La décision de déporter Finkelstein est en
nette opposition avec la volonté d’Israël de laisser entrer, à la fois en
Israël et en Cisjordanie, des religieux fanatiques quasi-fascistes d’extrême
droite venant des Etats-Unis et de Russie et qui ont été impliqués dans toutes
sortes d’attaques provocatrices, criminelles et meurtrières contre les
Palestiniens.
Le refus de laisser Finkelstein entrer en
Israël est particulièrement révélateur vu qu’Israël permet à chaque Juif
d’exercer son droit de vivre en Israël en tant que citoyen de ce pays,
contrairement aux Palestiniens qui ont fui leur domicile en 1948 et en 1967 et
à qui on interdit l’entrée ou le droit au retour conformément à la Loi du
retour qui est fondamentale à l’Etat sioniste. Cela prouve que les forces de
sécurité se réservent le droit d’interpréter la loi comme bon leur semble.

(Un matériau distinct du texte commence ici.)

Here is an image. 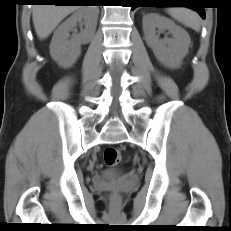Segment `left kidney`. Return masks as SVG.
<instances>
[{"label": "left kidney", "instance_id": "left-kidney-1", "mask_svg": "<svg viewBox=\"0 0 231 231\" xmlns=\"http://www.w3.org/2000/svg\"><path fill=\"white\" fill-rule=\"evenodd\" d=\"M142 22L146 43L152 48L158 61L169 68L179 67L191 43L187 31L172 20L155 13L145 15ZM156 28L168 30L172 38L159 39Z\"/></svg>", "mask_w": 231, "mask_h": 231}]
</instances>
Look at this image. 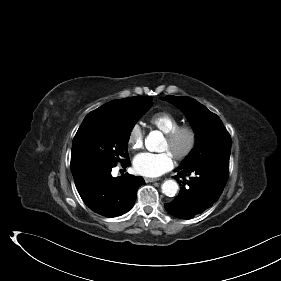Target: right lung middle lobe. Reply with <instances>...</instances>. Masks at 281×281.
<instances>
[{"instance_id": "1", "label": "right lung middle lobe", "mask_w": 281, "mask_h": 281, "mask_svg": "<svg viewBox=\"0 0 281 281\" xmlns=\"http://www.w3.org/2000/svg\"><path fill=\"white\" fill-rule=\"evenodd\" d=\"M150 97H140L121 111L87 115L72 143L71 170L129 160L128 140L137 120L152 106Z\"/></svg>"}]
</instances>
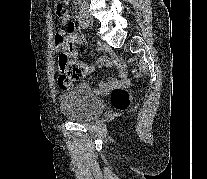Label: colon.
I'll return each mask as SVG.
<instances>
[{
    "mask_svg": "<svg viewBox=\"0 0 207 179\" xmlns=\"http://www.w3.org/2000/svg\"><path fill=\"white\" fill-rule=\"evenodd\" d=\"M68 0L55 1V13L62 18L68 13ZM59 47L57 56V70L59 79L62 83L70 84L72 81L80 79L85 68L80 64H75L70 61L68 54L63 49V40H56ZM132 96L129 91L123 87L114 88L110 94L111 105L119 111L126 110L131 103Z\"/></svg>",
    "mask_w": 207,
    "mask_h": 179,
    "instance_id": "5ec220e1",
    "label": "colon"
}]
</instances>
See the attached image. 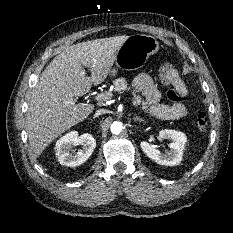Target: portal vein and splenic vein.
<instances>
[{
    "label": "portal vein and splenic vein",
    "instance_id": "obj_1",
    "mask_svg": "<svg viewBox=\"0 0 233 233\" xmlns=\"http://www.w3.org/2000/svg\"><path fill=\"white\" fill-rule=\"evenodd\" d=\"M112 96H113V95H112L111 92H104V93H100V94L96 95V96L94 97V100H96V101H98V102L106 101V100L111 99ZM133 104H134L135 106H137L136 101H133Z\"/></svg>",
    "mask_w": 233,
    "mask_h": 233
}]
</instances>
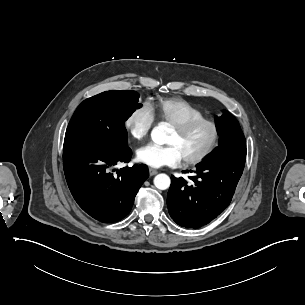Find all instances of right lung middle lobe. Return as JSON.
Returning a JSON list of instances; mask_svg holds the SVG:
<instances>
[{
    "label": "right lung middle lobe",
    "instance_id": "dd1d6c3e",
    "mask_svg": "<svg viewBox=\"0 0 305 305\" xmlns=\"http://www.w3.org/2000/svg\"><path fill=\"white\" fill-rule=\"evenodd\" d=\"M138 99L136 91L113 90L84 100L68 124L64 149L89 147L113 151L127 147L125 121L142 106Z\"/></svg>",
    "mask_w": 305,
    "mask_h": 305
}]
</instances>
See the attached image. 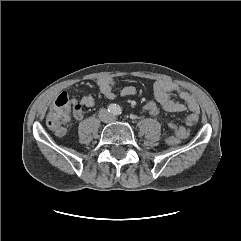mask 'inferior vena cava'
<instances>
[{"instance_id": "1", "label": "inferior vena cava", "mask_w": 241, "mask_h": 241, "mask_svg": "<svg viewBox=\"0 0 241 241\" xmlns=\"http://www.w3.org/2000/svg\"><path fill=\"white\" fill-rule=\"evenodd\" d=\"M99 118L103 122H111L114 120L115 117H114V115L109 113L106 109H101L99 112Z\"/></svg>"}]
</instances>
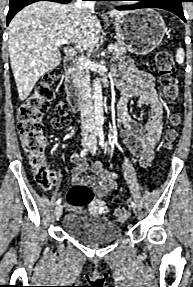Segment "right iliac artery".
Returning <instances> with one entry per match:
<instances>
[{"mask_svg": "<svg viewBox=\"0 0 193 287\" xmlns=\"http://www.w3.org/2000/svg\"><path fill=\"white\" fill-rule=\"evenodd\" d=\"M97 135H98V133H95L94 139L96 138ZM89 148H90V145H89L88 147L84 148V149L80 152V156H81V157H85V156L87 155L88 151H89ZM61 201H62L61 198L58 199L57 202H56V205H60Z\"/></svg>", "mask_w": 193, "mask_h": 287, "instance_id": "obj_1", "label": "right iliac artery"}]
</instances>
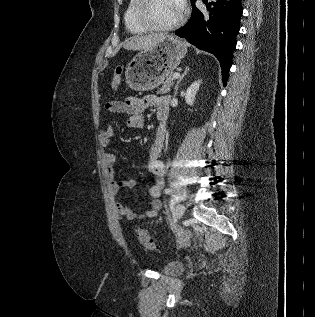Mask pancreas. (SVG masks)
<instances>
[{"label": "pancreas", "instance_id": "pancreas-1", "mask_svg": "<svg viewBox=\"0 0 315 317\" xmlns=\"http://www.w3.org/2000/svg\"><path fill=\"white\" fill-rule=\"evenodd\" d=\"M174 85L173 75H169L165 82H163L162 87L157 90V94L168 93L171 87Z\"/></svg>", "mask_w": 315, "mask_h": 317}]
</instances>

Israël est terre d’accueil pour les Juifs de la diaspora uniquement à la
condition qu’ils ne critiquent pas son expansionnisme militaire et son
oppression du peuple palestinien.
La mesure d’interdiction de séjour qui frappe
tout universitaire critiquant la politique d’Israël est d’autant plus
remarquable qu’Israël aime à se présenter dans la région comme un pays phare en
matière de démocratie. En réalité, Finkelstein n’est pas le premier à avoir été
refoulé : Israël refoule régulièrement des universitaires pro-palestiniens
et des militants pour la paix qui font preuve de soutien aux militants
palestiniens.
Ceci montre aussi que les opérations et les
décisions du Shin Bet ne sont soumises à aucune forme de contrôle judiciaire.
Les avocats israéliens disent que les perspectives d’annulation de
l’interdiction d’entrée de Finkelstein sont maigres. Selon Ha’aretz la
cour n’intervient pas une fois que le Shin Bet a décidé que quelqu’un
représentait un risque sécuritaire. Les autorités d’immigration peuvent
empêcher des touristes d’entrer dans le pays sans même avoir à fournir la
moindre explication.
Un article de Ha’aretz a affirmé,
« Compte tenu de ses opinions inhabituelles et extrêmement critiques, l’on
ne peut écarter le soupçon que l’interdiction d’entrer en Israël était plus une
punition qu’une précaution. »
« Le Shin Bet affirme que Finkelstein
représente un risque sécuritaire. Mais il est plus raisonnable de supposer que
Finkelstein est persona non grata et que le Shin Bet dont l’influence a pris des
proportions alarmantes a saisi l’occasion de ses rencontres avec des
responsables du Hezbollah pour le punir », a poursuivi l’article
(soulignement ajouté).
Le fait d’attaquer un critique libéral
d’Israël reflète à quel point la situation est tenduecôté israélien.
Confronté à l’opprobre international et à la dissidence intérieure en raison de
son traitement brutal des Palestiniens et de son attitude belliqueuse envers
l’Iran, Israël recourt à ses forces de sécurité pour étouffer l’opposition et
pour sauvegarder l’hégémonie politique de l’élite financière et industrielle à
Tel-Aviv et à Washington.
Si la presse libérale israélienne a été
touchée au point d’exprimer une certaine inquiétude quant à la déportation de
Finkelstein, on ne peut en dire autant de la presse occidentale. La presse
américaine n’en a presque pas parlé. Le New York Times en particulier
n’a pas mentionné le refoulement de l’un des résidents new-yorkais les plus
connus.
En Grande-Bretagne, le Guardian en a
parlé, mais sans le traiter dans un éditorial ou un article dans la rubrique
« éditorial et opinion ». Il a publié par la suite deux lettres. La
première était de Dershowitz qui a consacré plus d’espace à justifier la
décision de refuser le poste de professeur titulaire à Finkelstein en raison de
son manque d’érudition et de professionnalisme qu’à s’opposer à l’interdiction
d’entrer en Israël. La seconde émanait du BICOM, le centre anglo-israélien de
communications et de recherche, qui a affirmé que la décision d’Israël était
tout à fait légitime.
Le silence de la presse libérale en dit long
sur son attitude à l’égard des droits démocratiques et de la liberté
d’expression. Le silence vaut consentement. Elle ne critique pas les actions
d’Israël parce qu’elle les soutient.